Incident Post Mortem
Disruption of Service: February 12, 2019
At Glia, trusted customer success is one of our core values, and delivering the highest standard in system availability, performance, and security is our top priority. We know that trust begins with transparency, and with that in mind, we are providing the full root cause analysis for the disruption of service described below.
On February 12th, 2019 at 11:37 UTC, we deployed an update to our web applications, following normal operating procedure. As a result of this update, visitors using an old version of Internet Explorer (IE11) encountered errors when visiting our client’s sites. These errors caused issues loading the Glia visitor application and in some cases, these errors caused the client sites to malfunction. After receiving reports of issues from our clients, we rolled back the changes and by 15:00 UTC the issue was fully resolved.

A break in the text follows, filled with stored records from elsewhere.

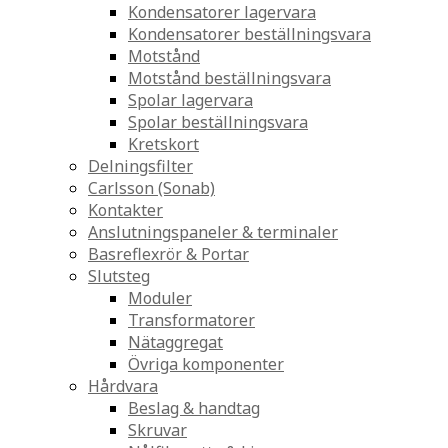
Kondensatorer lagervara
Kondensatorer beställningsvara
Motstånd
Motstånd beställningsvara
Spolar lagervara
Spolar beställningsvara
Kretskort
Delningsfilter
Carlsson (Sonab)
Kontakter
Anslutningspaneler & terminaler
Basreflexrör & Portar
Slutsteg
Moduler
Transformatorer
Nätaggregat
Övriga komponenter
Hårdvara
Beslag & handtag
Skruvar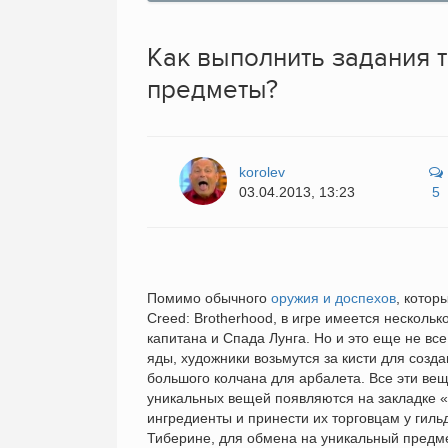
Как выполнить задания 
предметы?
korolev
03.04.2013, 13:23
5
Помимо обычного
оружия и доспехов
, котор
Creed: Brotherhood, в игре имеется нескол
капитана и Спада Лунга. Но и это еще не в
яды, художники возьмутся за кисти для созд
большого колчана для арбалета. Все эти ве
уникальных вещей появляются на закладке «
ингредиенты и принести их торговцам у гил
Тиберине, для обмена на уникальный предме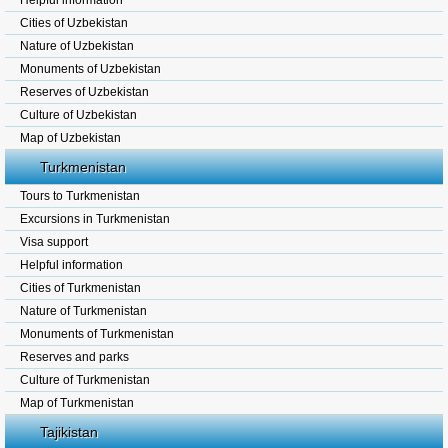
Helpful information
Cities of Uzbekistan
Nature of Uzbekistan
Monuments of Uzbekistan
Reserves of Uzbekistan
Culture of Uzbekistan
Map of Uzbekistan
Turkmenistan
Tours to Turkmenistan
Excursions in Turkmenistan
Visa support
Helpful information
Cities of Turkmenistan
Nature of Turkmenistan
Monuments of Turkmenistan
Reserves and parks
Culture of Turkmenistan
Map of Turkmenistan
Tajikistan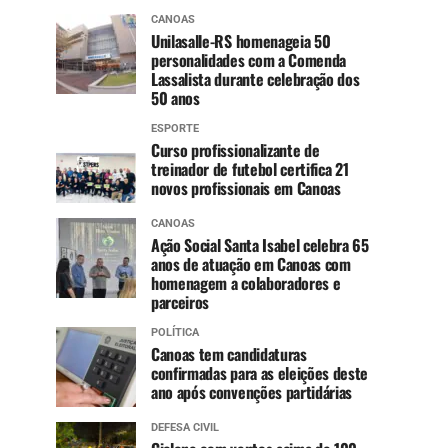
CANOAS
Unilasalle-RS homenageia 50
personalidades com a Comenda
Lassalista durante celebração dos
50 anos
ESPORTE
Curso profissionalizante de
treinador de futebol certifica 21
novos profissionais em Canoas
CANOAS
Ação Social Santa Isabel celebra 65
anos de atuação em Canoas com
homenagem a colaboradores e
parceiros
POLÍTICA
Canoas tem candidaturas
confirmadas para as eleições deste
ano após convenções partidárias
DEFESA CIVIL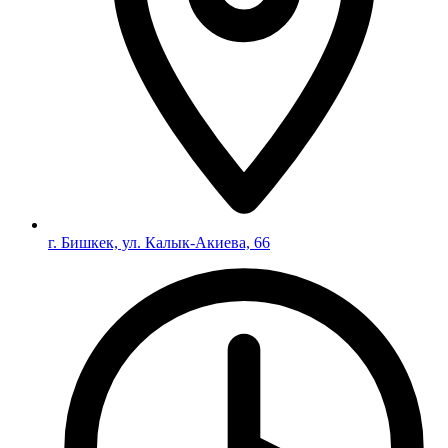
г. Бишкек, ул. Калык-Акиева, 66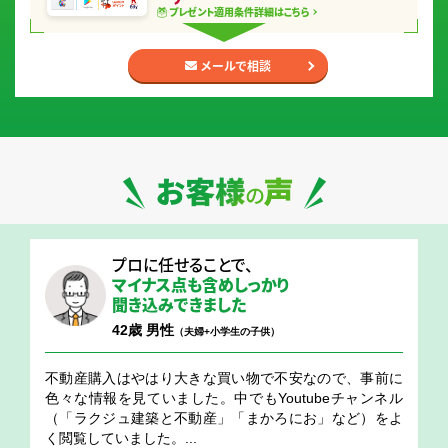
プレゼント適用条件
詳細はこちら
メールで相談
お客様の声
プロに任せることで、
マイナス点も含め
しっかり
聞き込みできました
42歳 男性
（夫婦+小学生の子供）
不動産購入はやはり大きな買い物で不安なので、事前に
色々な情報を見ていました。中でもYoutubeチャンネル
（「ラクジュ建築と不動産」「まかろにお」など）をよ
く閲覧していました。...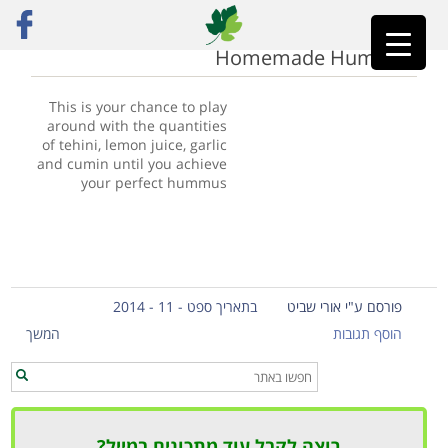
ראשי
»
chickpeas
Homemade Hummus
This is your chance to play
around with the quantities
of tehini, lemon juice, garlic
and cumin until you achieve
your perfect hummus
פורסם ע"י אורי שביט
בתאריך ספט - 11 - 2014
הוסף תגובות
המשך
רוצה לקבל עוד מתכונים במייל?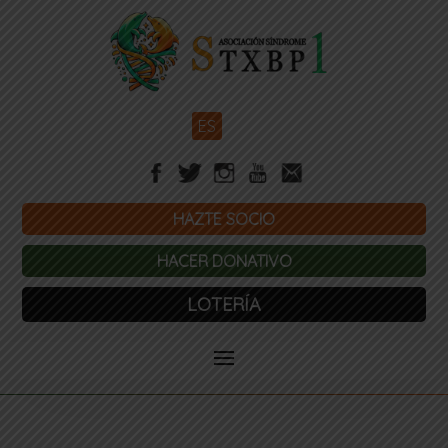
ES
HAZTE SOCIO
HACER DONATIVO
LOTERÍA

This alone would not have been enough to cause this incident since we test the visitor application and its changes in IE11. However, the test site being used had a component that globally installed the polyfills required by our visitor application. Because of this, the issue did not occur during our checks on the test site prior to production deployment. Once in production, normally a problem of this severity would have been immediately caught by our monitoring and the change would have been rolled back in a matter of minutes. However, our systems that monitor visitor application loading failures were not sensitive enough on IE11 to detect this issue that only occurred in a particular browser, causing us to first find out about this issue from client reports.
To avoid similar incidents from occurring in the future, we are strengthening our automated and manual testing procedures to guarantee compatibility with all supported browsers. In particular, we are adding more automated tests for IE11 and ensuring that our test site catches transpilation and polyfilling errors such as this one. Additionally, we are improving our monitors to quickly catch issues where our visitor application fails to load in particular browsers and we are exploring different mechanisms to minimize the impact of exceptions thrown by Glia's application on the performance of our client's websites.
Our Commitment to You:
We sincerely apologize for the impact this incident caused you and your organization. It is our goal to provide world-class service to our customers, and we are continuously assessing and improving our tools, processes, and architecture in order to provide customers with the best service possible.